## Text provided
== Segment start ==

Cooking on Focus 580

January 7, 2009: Congealed Salads

When you hear the phrase “congealed salad,” you might have one of two reactions: gee, I haven’t had that in a long time; or, what the heck is that?  Doyle feels that it’s something that is a candidate for revival.

 

During the holidays Doyle went to a dinner where there were two congealed salads served.  He felt they really complemented the rest of the meal better than a leafy green salad would have.  They were very complex salads, not just bing cherries and cubes of cheese in a dark purple base, but a nice taste, an amalgamation.  Why don’t we do it more in the winter?  He remembers being confused by Jell-O salads as a child: to them, Jell-O was Jell-O, a dessert eaten with cream poured on it.  But then someone suggested pouring mayonnaise on the Jell-O, and tarting up funny little salads with it, but he could never quite get to that.  And he has been suspicious of “Jell-O” that doesn’t have any color or flavoring, and that is one of the major contributions of congealed salad.  You can’t really call it “Jell-O salad,” because the gelatin used is usually not Jell-O brand.  Congealed salad can be made with either unflavored or flavored gelatin.  Anyway, at the dinner table, Doyle ended the dinner with a toast to 2009 for “more congealed salads.”

 

It was very hard to find any examples in cookbooks, though, even in the Jell-O Cookbook.  And in Craig Claiborne’s big thick Craig Claiborne’s Southern Cooking, he has just one recipe, his mother’s 1930s party salad.  So the idea of putting things into what had been an available gelatin dessert dates back to the 1930s.  Knox Gelatin had been around for a very long time before Jell-O; and before that cooks extracted gelatin from calves’ feet.  Gelatins were used very much in preparing other foods, aspics and such, but when it became commercially available, it was readily used. 

 

A caller from Spring Bay was interested in how long congealed salads have been around.  She got out her oldest cookbook, Hood’s Practical Cook’s Book, ©1897.  There are about ten gelatin salad recipes in that book.  The gelatin that they use is from a box; they talk about soaking it in water and then pouring the water off.  So these salads have been around from at least the 1890s.

 

David finds on Wikipedia that gelatin had been popular for a very long time during the Victorian era.  The problem was that it was sold in sheets and had to be “purified,” which took a lot of time.  The first patent for powdered gelatin was issued in 1845; Jell-O has been around since 1897.

 

The Junior League of Monroe, Louisiana put out a Cotton Country Collection cookbook (available at this URL:  http://www.jlmonroe.org/monroe/npo.jsp?pg=store&category=504) that is a mainstay of all southern cooks, and it has about 35 recipes for various gelatin salads. 

 


UTAH’S FAMOUS GREEN JELL-O SALAD

 

Doyle doesn’t know the origins of this, but Utah considers itself the Jell-O State, and they have “green Jell-O day.”

== Segment end ==

## Task list
1. In the congealed salads text, when was the first patent for powdered gelatin issued?
2. Rewrite the paragraph of the congealed salads text that begins "A caller from Spring Bay" as a short list, keeping its main facts.
3. From the congealed salads text, repeat everything from "The Junior League" down to "various gelatin salads.".

## Available data
== Segment start ==

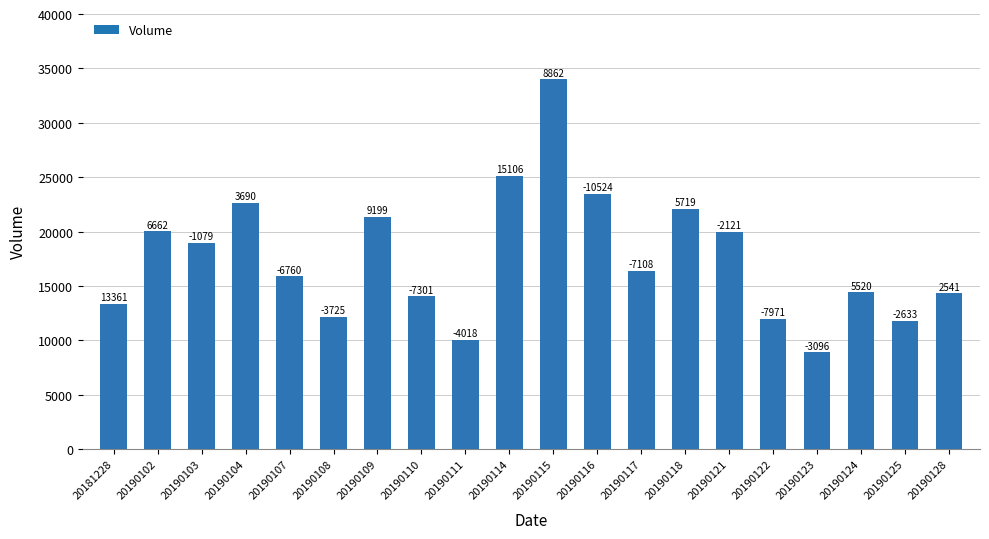

What is the difference between the maximum and second lowest values?

23968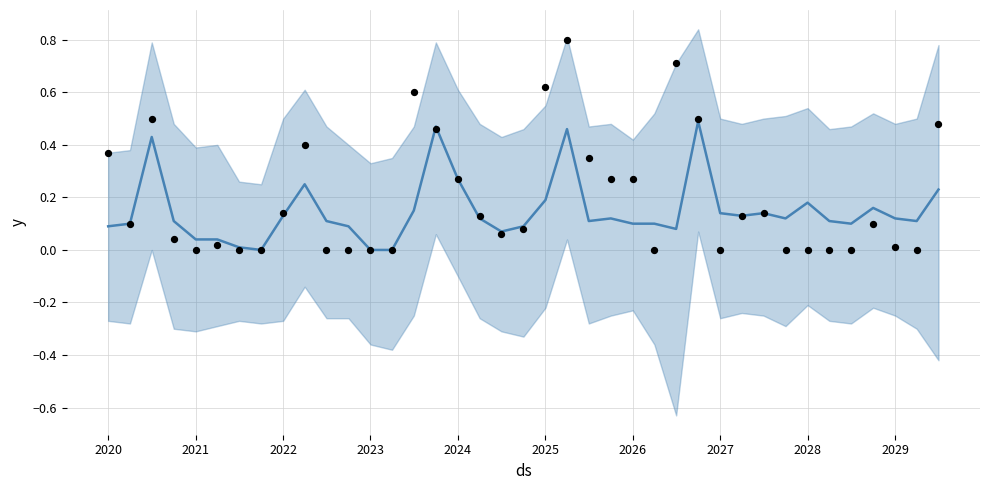

Which series contains the highest Y value?

Observed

== Segment end ==

## Answers for the exercise
1. 1845

2.
- A caller from Spring Bay wanted to know how long congealed salads have existed.
- Her oldest cookbook, Hood's Practical Cook's Book (©1897), has about ten gelatin salad recipes.
- Its gelatin comes from a box and is soaked in water, then the water is poured off.
- So these salads date back to at least the 1890s.

3.
The Junior League of Monroe, Louisiana put out a Cotton Country Collection cookbook (available at this URL:  http://www.jlmonroe.org/monroe/npo.jsp?pg=store&category=504) that is a mainstay of all southern cooks, and it has about 35 recipes for various gelatin salads.